You have people for that. Your personal assistant consults with your cook and takes care of knowing where to shop, what to buy and how much to pay.

This means grocery marketers should be talking to your staff, not necessarily you.

Now look at the business side of your life. You don't have time to find and consume all the information you need to make decisions, or even to make all those decisions yourself. So you have people for that, too. They consume the raw content, condense the meaning for you and make some decisions before they even reach your desk.

Because you have people, you don't have to deal with many of the details of life, including much of its marketing, unless you want to.

You can have their people talk to your people.

That's one aspect of the future that I think is waiting for lots of us, as software keeps getting smarter and more interconnected. Except in this future, it won't be, "have your people talk to my people," but "have your bot talk to my bot."

As software continues to take over jobs previously done by humans, much of what is now content will become code.

Think of the path from A, a plain text tweet being read by a human, to B, a tweet that's been carefully structured with keywords, hashtags and handles, and that's being read by social listening software.

That C on that path is code, used by instances of software talking to each other. This form of no-content marketing might end up being called "code marketing."

We see it emerging now. Consider all the recommendation engines we encounter, with Amazon as the leading example. Some of those engines have gone past presenting us options for purchase. They just go ahead and choose for us, letting us override if it doesn't work out.

Pandora is an example of this -- and the music industry is an example of the disruption that follows a content explosion. Like many music lovers, I've pretty much stopped buying recordings. Pandora just keeps learning what I like and making good choices for me, so I'm happy to pay its subscription fee for that service. It's a lot like having a personal DJ (or a room full of them).

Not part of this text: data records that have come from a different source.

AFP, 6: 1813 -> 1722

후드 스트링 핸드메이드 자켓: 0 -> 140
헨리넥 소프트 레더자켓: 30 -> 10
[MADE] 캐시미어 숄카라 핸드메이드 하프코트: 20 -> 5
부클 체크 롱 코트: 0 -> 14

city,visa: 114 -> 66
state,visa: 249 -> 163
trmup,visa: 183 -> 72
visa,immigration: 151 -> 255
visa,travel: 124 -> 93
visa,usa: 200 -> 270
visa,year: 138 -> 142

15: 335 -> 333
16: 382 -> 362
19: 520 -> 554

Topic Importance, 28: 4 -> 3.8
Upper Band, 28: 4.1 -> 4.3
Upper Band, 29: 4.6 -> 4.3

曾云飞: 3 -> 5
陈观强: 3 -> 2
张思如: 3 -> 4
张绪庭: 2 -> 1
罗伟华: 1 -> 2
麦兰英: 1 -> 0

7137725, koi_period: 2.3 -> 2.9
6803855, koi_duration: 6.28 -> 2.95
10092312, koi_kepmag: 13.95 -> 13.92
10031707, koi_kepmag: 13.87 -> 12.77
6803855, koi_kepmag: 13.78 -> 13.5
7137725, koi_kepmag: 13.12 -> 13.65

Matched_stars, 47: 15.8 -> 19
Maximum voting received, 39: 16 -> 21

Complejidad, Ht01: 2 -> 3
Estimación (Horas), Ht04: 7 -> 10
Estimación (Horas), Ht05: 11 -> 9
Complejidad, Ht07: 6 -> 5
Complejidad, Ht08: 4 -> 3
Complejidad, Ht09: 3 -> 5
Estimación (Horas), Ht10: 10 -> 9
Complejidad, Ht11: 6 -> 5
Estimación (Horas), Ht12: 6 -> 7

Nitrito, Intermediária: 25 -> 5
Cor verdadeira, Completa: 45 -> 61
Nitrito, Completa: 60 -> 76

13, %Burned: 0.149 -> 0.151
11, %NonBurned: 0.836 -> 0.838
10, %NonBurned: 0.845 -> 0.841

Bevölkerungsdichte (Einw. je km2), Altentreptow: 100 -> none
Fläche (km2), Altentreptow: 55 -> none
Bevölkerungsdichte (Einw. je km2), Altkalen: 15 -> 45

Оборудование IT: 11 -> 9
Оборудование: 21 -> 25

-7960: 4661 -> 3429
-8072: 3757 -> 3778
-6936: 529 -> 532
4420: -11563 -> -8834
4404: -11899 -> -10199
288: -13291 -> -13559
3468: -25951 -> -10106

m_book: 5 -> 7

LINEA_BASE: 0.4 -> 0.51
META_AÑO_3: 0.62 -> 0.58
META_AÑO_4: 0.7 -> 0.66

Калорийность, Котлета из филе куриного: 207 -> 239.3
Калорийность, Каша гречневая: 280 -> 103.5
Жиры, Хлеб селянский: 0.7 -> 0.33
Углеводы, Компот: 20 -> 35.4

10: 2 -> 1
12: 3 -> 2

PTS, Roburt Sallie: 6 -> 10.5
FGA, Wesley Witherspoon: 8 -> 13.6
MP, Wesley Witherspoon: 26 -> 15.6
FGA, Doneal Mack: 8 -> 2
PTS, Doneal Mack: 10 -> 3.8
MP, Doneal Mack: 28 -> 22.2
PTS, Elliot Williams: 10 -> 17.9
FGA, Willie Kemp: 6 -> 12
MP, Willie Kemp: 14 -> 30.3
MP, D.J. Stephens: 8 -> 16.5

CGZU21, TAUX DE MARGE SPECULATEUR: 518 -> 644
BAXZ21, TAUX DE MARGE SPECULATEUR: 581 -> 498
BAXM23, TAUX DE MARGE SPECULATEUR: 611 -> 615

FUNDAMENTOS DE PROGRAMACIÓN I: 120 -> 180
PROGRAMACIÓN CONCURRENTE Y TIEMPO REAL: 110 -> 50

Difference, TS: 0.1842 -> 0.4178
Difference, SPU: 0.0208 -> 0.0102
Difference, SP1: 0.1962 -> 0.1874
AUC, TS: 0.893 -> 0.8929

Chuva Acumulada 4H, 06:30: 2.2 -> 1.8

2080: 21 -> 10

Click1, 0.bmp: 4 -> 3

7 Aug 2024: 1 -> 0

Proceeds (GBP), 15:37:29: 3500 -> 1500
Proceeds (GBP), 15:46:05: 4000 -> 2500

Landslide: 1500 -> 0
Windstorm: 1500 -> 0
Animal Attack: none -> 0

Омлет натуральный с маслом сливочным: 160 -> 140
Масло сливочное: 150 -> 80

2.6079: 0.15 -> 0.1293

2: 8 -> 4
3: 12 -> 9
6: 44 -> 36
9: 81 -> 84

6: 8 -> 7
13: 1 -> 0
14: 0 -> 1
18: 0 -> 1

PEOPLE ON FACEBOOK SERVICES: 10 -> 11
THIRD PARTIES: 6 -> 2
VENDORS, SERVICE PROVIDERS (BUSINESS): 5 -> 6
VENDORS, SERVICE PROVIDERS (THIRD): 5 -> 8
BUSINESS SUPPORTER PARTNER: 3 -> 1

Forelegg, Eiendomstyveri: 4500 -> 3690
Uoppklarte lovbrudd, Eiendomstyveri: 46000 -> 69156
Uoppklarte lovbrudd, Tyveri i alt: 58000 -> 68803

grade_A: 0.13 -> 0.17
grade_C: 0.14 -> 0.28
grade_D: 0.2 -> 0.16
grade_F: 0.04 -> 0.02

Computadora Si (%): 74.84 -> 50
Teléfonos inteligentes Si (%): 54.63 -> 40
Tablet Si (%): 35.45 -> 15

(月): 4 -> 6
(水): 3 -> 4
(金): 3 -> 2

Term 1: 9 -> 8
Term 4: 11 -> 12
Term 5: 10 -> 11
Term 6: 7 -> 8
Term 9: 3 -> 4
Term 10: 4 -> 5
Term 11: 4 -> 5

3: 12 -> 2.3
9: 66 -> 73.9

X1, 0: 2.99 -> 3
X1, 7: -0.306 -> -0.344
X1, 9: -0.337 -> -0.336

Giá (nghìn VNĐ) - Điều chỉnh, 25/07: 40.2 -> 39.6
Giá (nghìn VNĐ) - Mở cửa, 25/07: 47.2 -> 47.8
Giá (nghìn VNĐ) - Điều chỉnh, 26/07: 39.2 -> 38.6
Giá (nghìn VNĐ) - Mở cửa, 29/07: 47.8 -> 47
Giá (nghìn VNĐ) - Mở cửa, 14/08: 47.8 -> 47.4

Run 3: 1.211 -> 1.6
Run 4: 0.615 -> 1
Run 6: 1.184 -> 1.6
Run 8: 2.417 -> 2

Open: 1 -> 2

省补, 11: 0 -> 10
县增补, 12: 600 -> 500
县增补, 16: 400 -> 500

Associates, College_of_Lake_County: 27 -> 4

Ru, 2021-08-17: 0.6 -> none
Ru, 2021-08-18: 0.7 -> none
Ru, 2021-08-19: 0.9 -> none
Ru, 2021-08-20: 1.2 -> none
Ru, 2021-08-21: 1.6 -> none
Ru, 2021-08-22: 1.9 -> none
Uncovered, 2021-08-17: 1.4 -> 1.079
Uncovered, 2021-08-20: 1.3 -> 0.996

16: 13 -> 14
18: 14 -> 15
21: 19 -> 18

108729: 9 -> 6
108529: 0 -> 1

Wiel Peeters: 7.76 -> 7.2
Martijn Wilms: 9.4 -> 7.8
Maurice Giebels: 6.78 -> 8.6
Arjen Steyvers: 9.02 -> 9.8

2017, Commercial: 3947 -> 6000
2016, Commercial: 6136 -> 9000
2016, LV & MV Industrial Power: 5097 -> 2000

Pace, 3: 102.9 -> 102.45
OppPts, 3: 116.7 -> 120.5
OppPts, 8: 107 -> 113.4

Virtual shoppers of all sorts are on the way, where they're not already here: Pandoras for food, clothing, entertainment, travel, business intelligence and more.

Of course, the dystopian version of this future is that we devolve into blobs, kept fat and happy by robots, until they realize they don't need us any more.

But if we play our cards right, we'll remain engaged with life. We'll just have more mind space to focus on the parts we really care about.